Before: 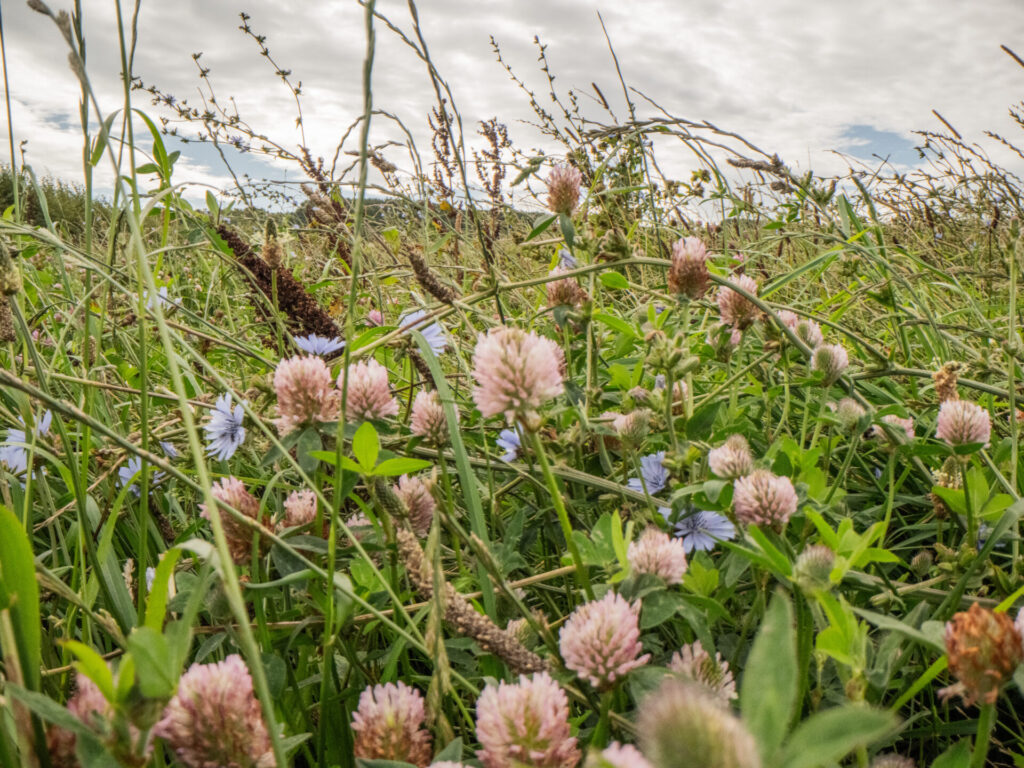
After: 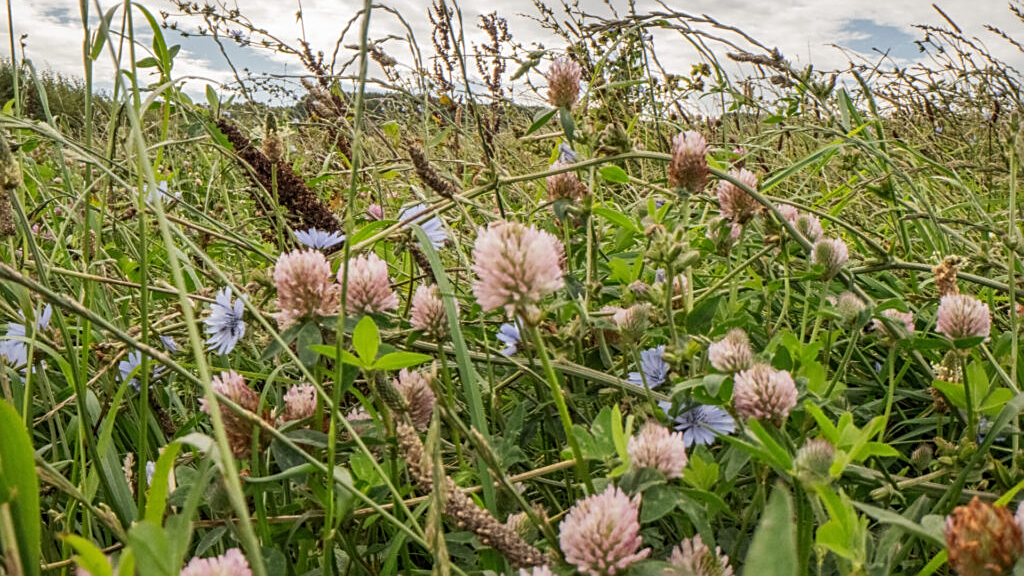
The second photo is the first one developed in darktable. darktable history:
crop: top 13.819%, bottom 11.169%
base curve: curves: ch0 [(0, 0) (0.303, 0.277) (1, 1)]
sharpen: on, module defaults
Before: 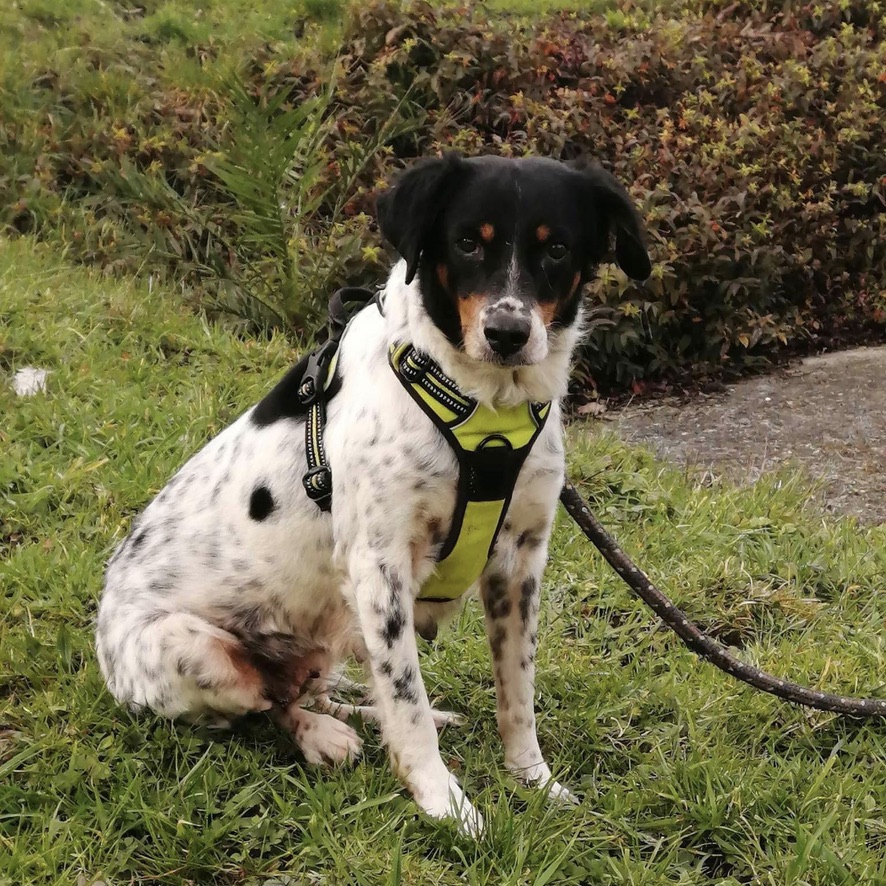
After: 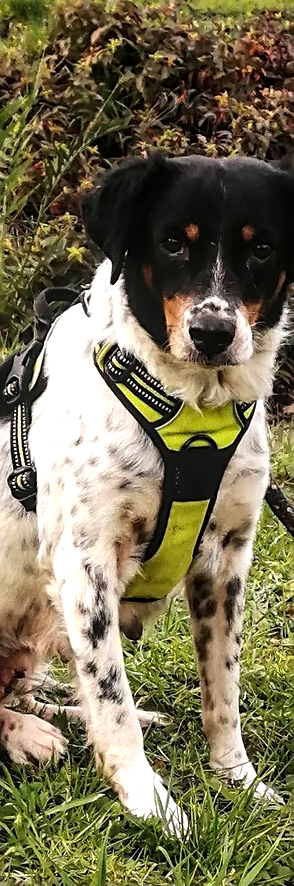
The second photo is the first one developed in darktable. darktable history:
tone equalizer: -8 EV -0.75 EV, -7 EV -0.7 EV, -6 EV -0.6 EV, -5 EV -0.4 EV, -3 EV 0.4 EV, -2 EV 0.6 EV, -1 EV 0.7 EV, +0 EV 0.75 EV, edges refinement/feathering 500, mask exposure compensation -1.57 EV, preserve details no
local contrast: on, module defaults
crop: left 33.36%, right 33.36%
sharpen: on, module defaults
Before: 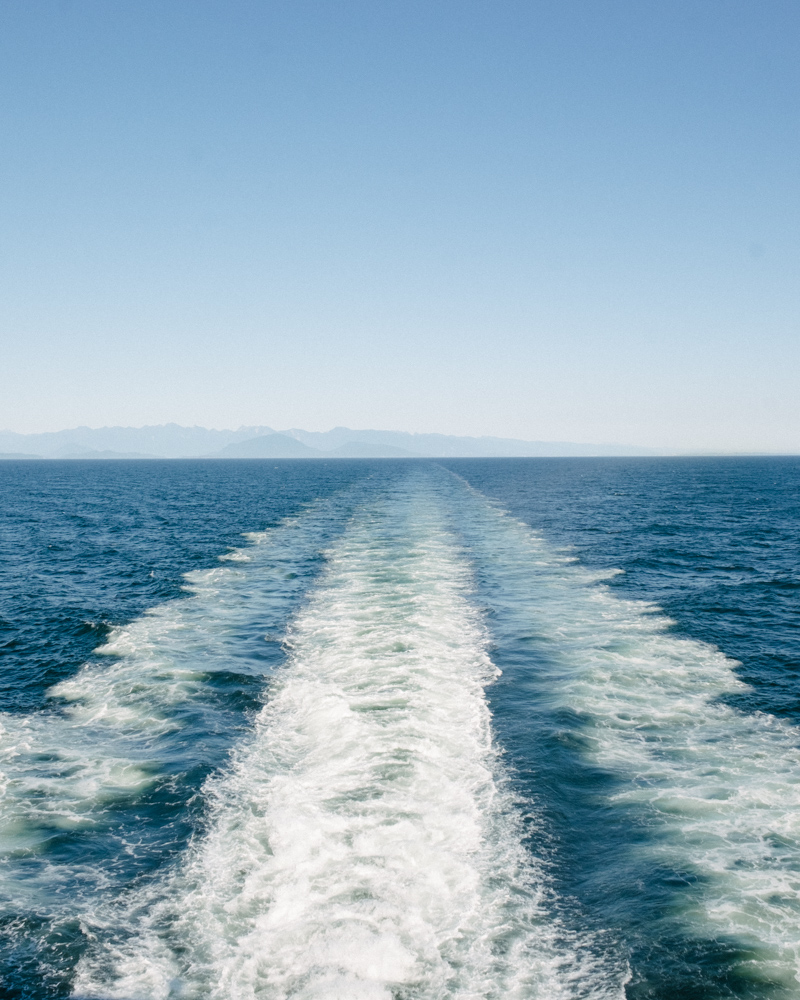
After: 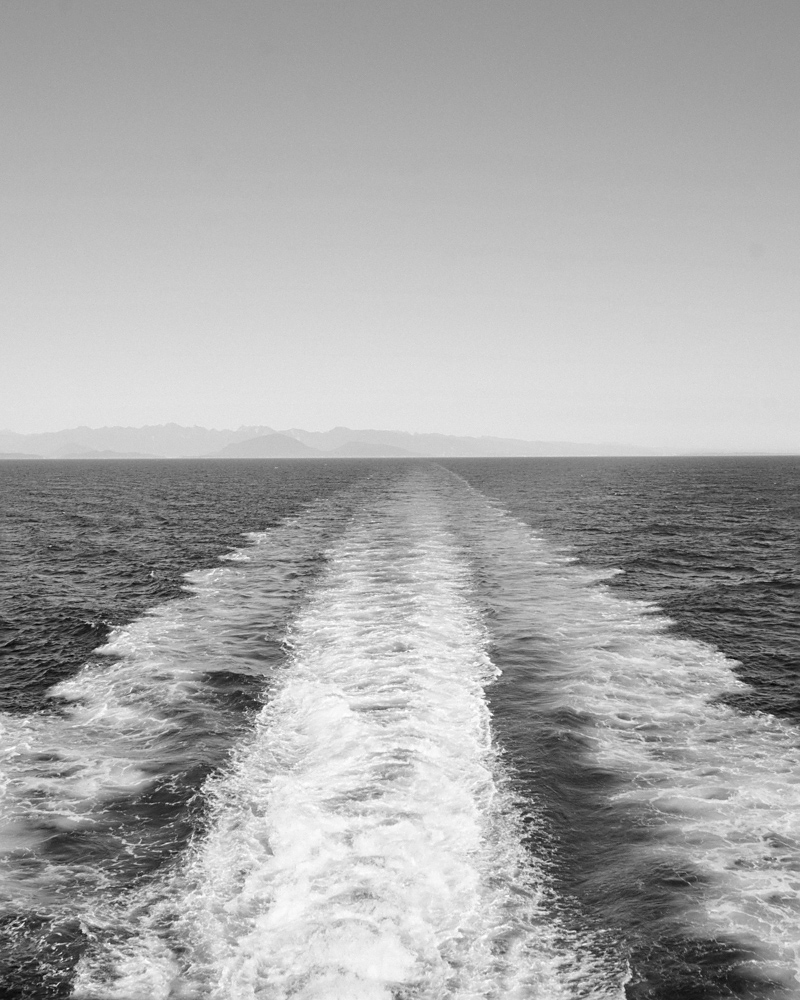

══════════════════════════════

● **Directions**
Quote every line of text in the records above word for word, leaving out the pictures.

● **Exercise result**
Before: 
After: 
The second photo is the first one developed in darktable. darktable history:
crop: top 13.819%, bottom 11.169%
base curve: curves: ch0 [(0, 0) (0.303, 0.277) (1, 1)]
sharpen: on, module defaults
Before: 
After: 
The second photo is the first one developed in darktable. darktable history:
tone equalizer: -8 EV -0.75 EV, -7 EV -0.7 EV, -6 EV -0.6 EV, -5 EV -0.4 EV, -3 EV 0.4 EV, -2 EV 0.6 EV, -1 EV 0.7 EV, +0 EV 0.75 EV, edges refinement/feathering 500, mask exposure compensation -1.57 EV, preserve details no
local contrast: on, module defaults
crop: left 33.36%, right 33.36%
sharpen: on, module defaults
Before: 
After: 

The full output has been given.